Personeelstekort
We spreken over klimaatverandering, over stijgende zeespiegels en opstuwend grondwater, die ons het water tot aan de lippen doen stijgen. En we trekken onze portemonnee, althans dat doet de regering namens ons. Alarmfase één is immers aangebroken.
Ik wil aan de urgentie van deze milieuproblemen helemaal niks afdoen. Ik heb jarenlang een partij vertegenwoordigd die als eerste (en vaak als enige) aandacht heeft gevraagd voor het milieu dus in dat opzicht kan ik alleen maar blij zijn.
Maar dat neemt niet weg dat ik elke dag weer verbaasd ben dat de ene ramp (die van het milieu) ineens tot grote inzichten en stevige maatregel leidt, terwijl een andere ramp waarvan de consequenties misschien nog wel eerder in onze levens zullen doordringen onbesproken blijft. Geen deltaplan, geen honderden miljoenen Haags geld, je hoort er niemand over.
Ik heb het over de handen aan het bed, de dienders op straat, de onderwijzers op school, de thuiszorgers, de maatschappelijk werkenden, de verpleegsters, de straatwerkers, de jongerenwerkers, de woonbegeleiders, de opvangmedewerkers.

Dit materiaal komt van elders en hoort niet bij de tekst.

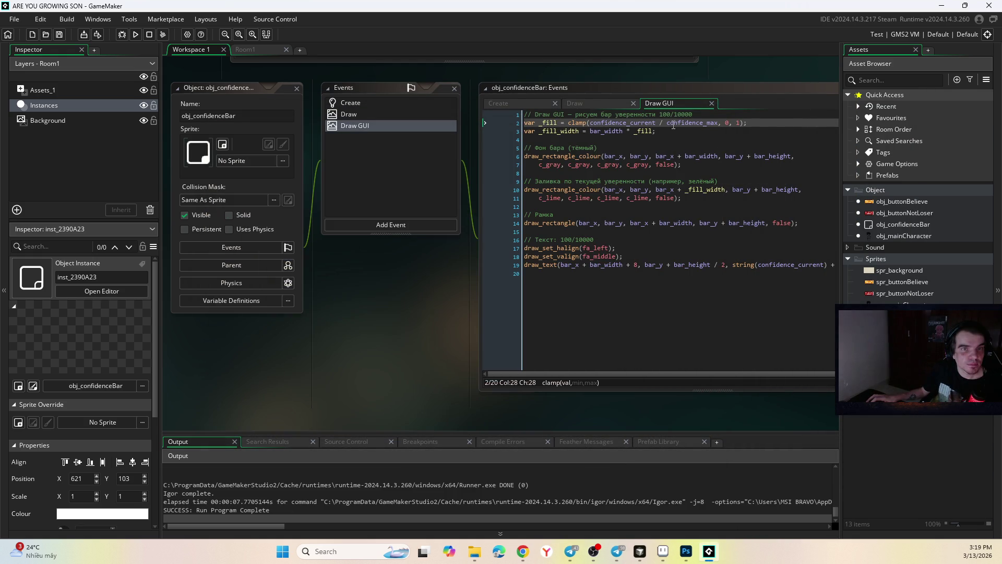
click(254, 49)
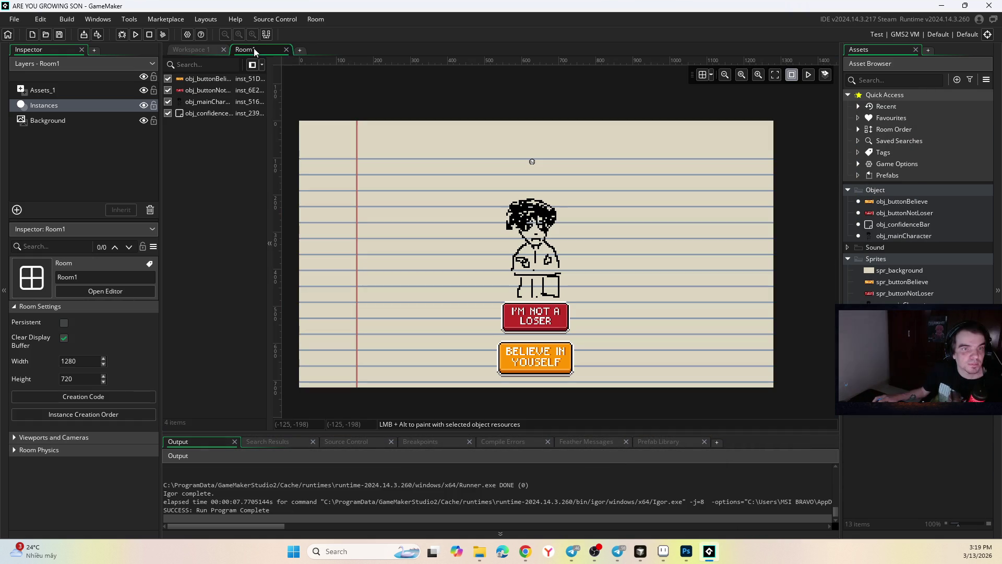
Step: Add a draw_self() call to obj_mainCharacter's Draw event, then close its editors
click(541, 226)
double_click(541, 227)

Ik heb het over alle contactwerkers en frontwerkers in de publieke sector. Ik heb het over vacatures waarop vrijwel niemand meer reageert. Ik heb het over een personeelstekort dat onze samenleving op zijn grondvesten zal doen trillen.
Niemand praat erover, althans in Den Haag.
We hebben eerder al iets van dit probleem kunnen proeven, maar er kennelijk toen niets van geleerd. Vanaf halverwege de jaren negentig boomde de Nederlandse economie met groeicijfers die de hoogste waren sinds de jaren zestig. Het gevolg was dat de banenmachine in dit land op volle toeren begon te draaien en de werkeloosheidscijfers naar een laagterecord daalden. Iedereen was nodig, iedereen kon een baantje vinden. De krapte ontstond als eerste in die sectoren die een lage professionele status hebben, waar weinig verdiend wordt en hard gewerkt moet worden. Inderdaad: de verpleegsters, de thuiszorgsters. Maar ook in het welzijnswerk waren de vacatures nauwelijks meer te vervullen. Je kon zelfs spreken van een leegloop: als mensen in deze regionen van de arbeidsmarkt even de kans kregen om elders aan de slag te gaan dan deden ze dat. Liever snel verdienen in het bedrijfsleven, dan tegen lage beloning hard bikkelen aan het bed of op straat. Dat duurde tot 2000, waarna de economie instortte, alle lucht uit de bedrijven geperst werd en mensen weer het handwerk van de verzorgingsstaat op zich moesten nemen. Simpelweg, omdat er weinig anders was.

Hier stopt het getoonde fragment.